# wala akong nakikita Buwaya dito.



## Inglip

wala akong nakikita Buwaya dito.

I know this says, 'I do not see Buwaya here'. I am just wondering about the structure of it.

In my book, it says the order of sentences is Verb - Doer - Reciver - Modifier. So shouldn't the sentence be 'Walang nakikita ako si Buwaya dito.'

Also, why is 'wala' used and not hindi? 
And shouldn't Si be used since Buwaya is the name of the character. Even though it means crocodile. It isn't a very imaginative name lol.

Thanks


----------



## niernier

Wala akong nakikitang Buwaya dito. -> I don't see Crocodile here.

The related word in the case where you want to express "nothing" is wala. For instance, if you want to say "there is no more water", you say, "wala ng tubig". 

I understand that you want to use hindi, in which case, you have to use the pronoun ko instead of ako and si to name the character. 

Hindi ko nakita si Buwaya dito. -> I didn't see crocodile here.

The difference can be observed mainly on the English translation, and to me that's how they differ in usage.


----------



## Inglip

Thanks 

How come it is 'Hindi ko'?

In one of the examples I am learning from the person says it goes like this:

Nakakaintindi ako ng tagalog
hindi ako ay nakakaintindi ng tagalog.

The person said that with hindi, you place it before the doer, and it is in 'ako' form.

Are you saying that this example is wrong?
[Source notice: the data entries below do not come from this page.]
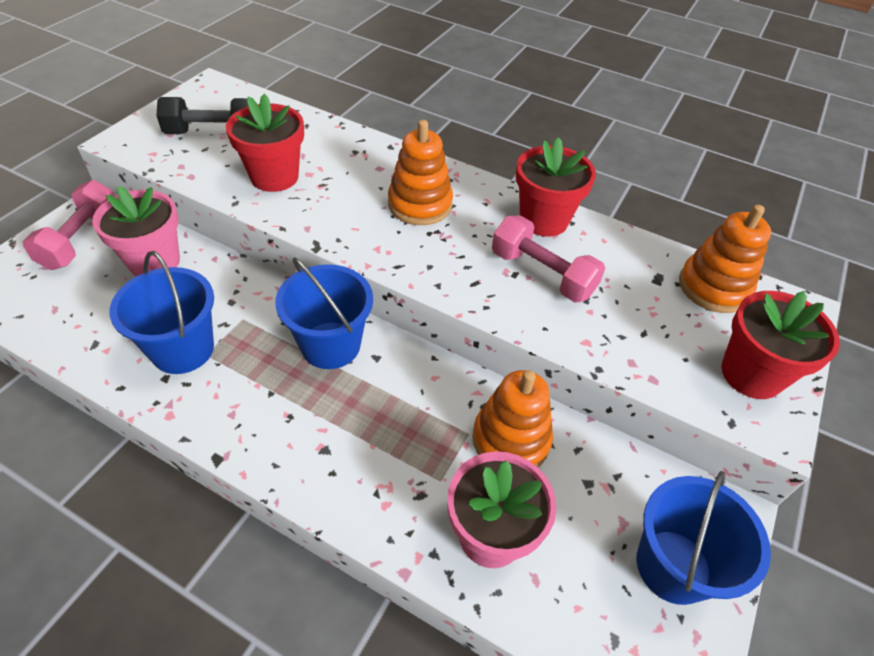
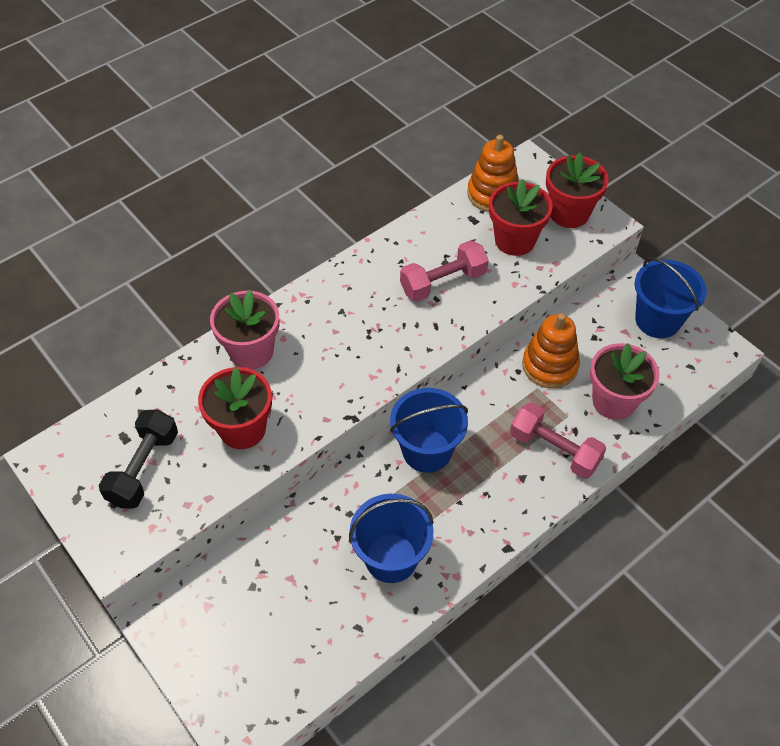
camera: 65 degrees left, 5 degrees up
pink dumbbell [22,180,115,270] -> pink dumbbell moved to [510,402,606,479]
pink flower pot [92,186,180,276] -> pink flower pot moved to [210,290,280,369]
orange stacking toy [388,120,453,225] -> none
red flower pot [516,137,596,237] -> red flower pot moved to [489,179,553,256]

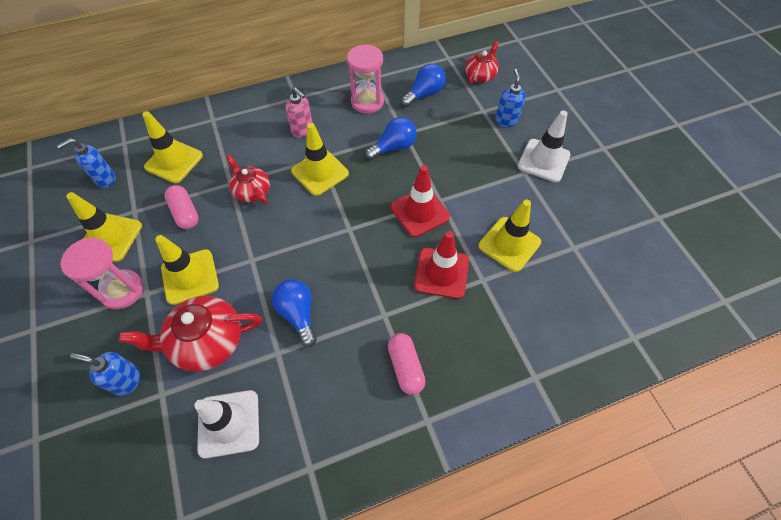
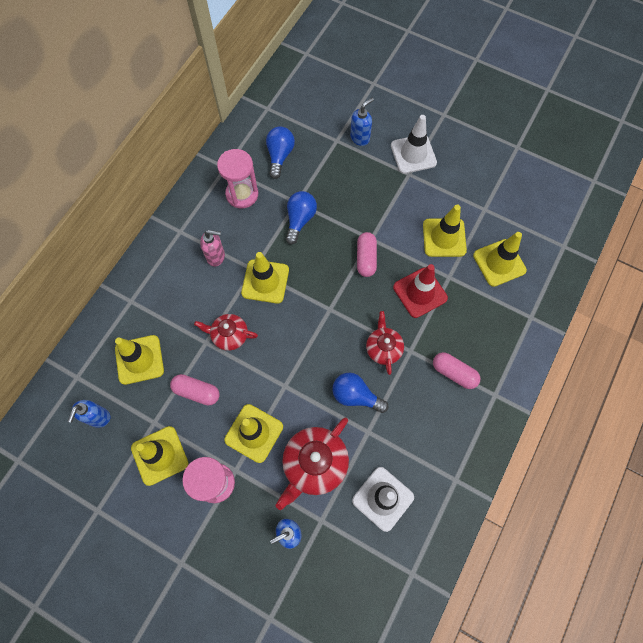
camera: 40 degrees left, 10 degrees up
red traffic cone [391,165,450,237] -> pink capsule [357,232,377,277]
red teapot [465,41,499,84] -> red teapot moved to [366,311,404,375]
blue soap dispenser [495,69,526,127] -> blue soap dispenser turned 90 degrees clockwise [350,98,374,146]
none -> yellow traffic cone [473,232,527,287]

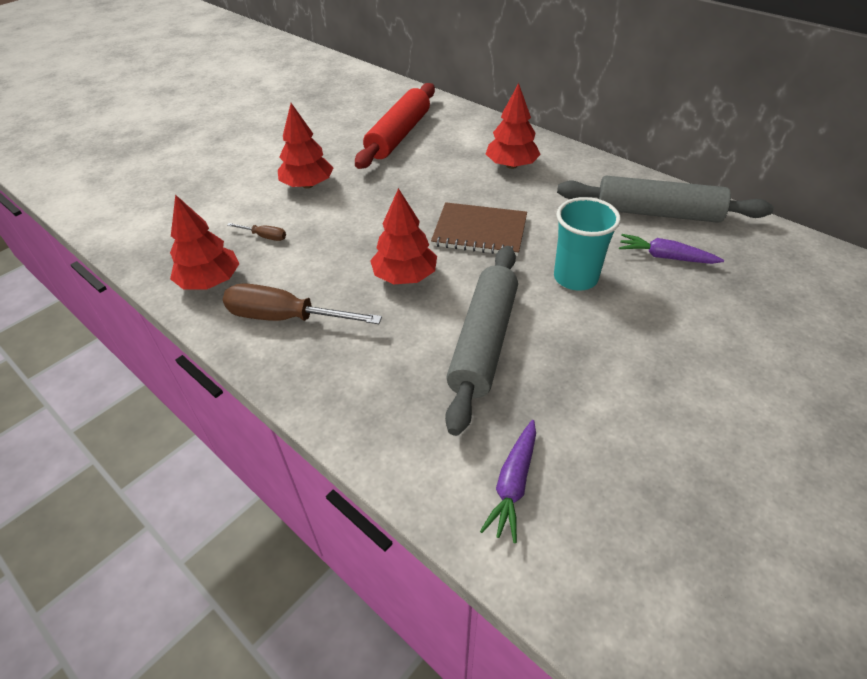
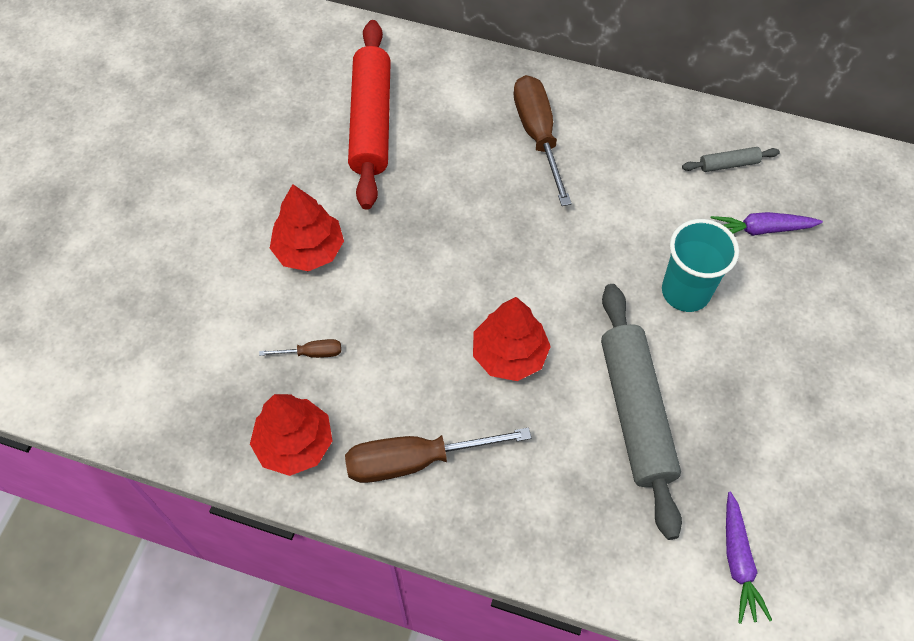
camera: 25 degrees left, 15 degrees up
brown notebook [431,202,527,256] -> none
red tree [486,83,541,169] -> brown screwdriver [514,75,572,206]
grey rolling pin [557,176,774,223] -> grey rolling pin [682,147,780,172], size x0.43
Also, in your example, why didn't you use 'ay'? Hindi ko ay nakita si Buwaya dito?


----------



## nurr

Inglip said:


> Thanks
> 
> How come it is 'Hindi ko'?
> 
> In one of the examples I am learning from the person says it goes like this:
> 
> Nakakaintindi ako ng tagalog
> hindi ako ay nakakaintindi ng tagalog.
> 
> The person said that with hindi, you place it before the doer, and it is in 'ako' form.
> 
> Are you saying that this example is wrong?
> 
> Also, in your example, why didn't you use 'ay'? Hindi ko ay nakita si Buwaya dito?




It's not "ako" because "ko" is not the subject of the sentence. That is also why "Hindi ko nakita si Buwaya dito" does not have "ay". The subject of the sentece is "si Buwaya" so if you want to use "ay" the correct way to structure it would be:

"Si Buwaya ay hindi ko nakita dito."


----------



## Inglip

Thanks - So is this sentence wrog - hindi ako ay nakakaintindi ng tagalog?
Should it be - Hindi ko nakakaintindi ng tagalog?


----------



## nurr

Inglip said:


> Thanks - So is this sentence wrog - hindi ako ay nakakaintindi ng tagalog?
> Should it be - Hindi ko nakakaintindi ng tagalog?



The difference between the use of "ko" and "ako" is a bit hard to explain. I'm not a master nor a professional in Filipino, so I guess you'd have to ask a certified teacher for that. But I'm pretty sure nobody uses "ko" as a subject that much, because I never heard a sentence that starts or you can convert to "Ko ay". xD

Both sentences are wrong. The 1st sentence's mistake is that hindi should be placed before nakakaintindi. Hindi, if I remember right, is considered as an adverb. The 2nd sentence's mistake is that you should use "ako" instead of "ko" here.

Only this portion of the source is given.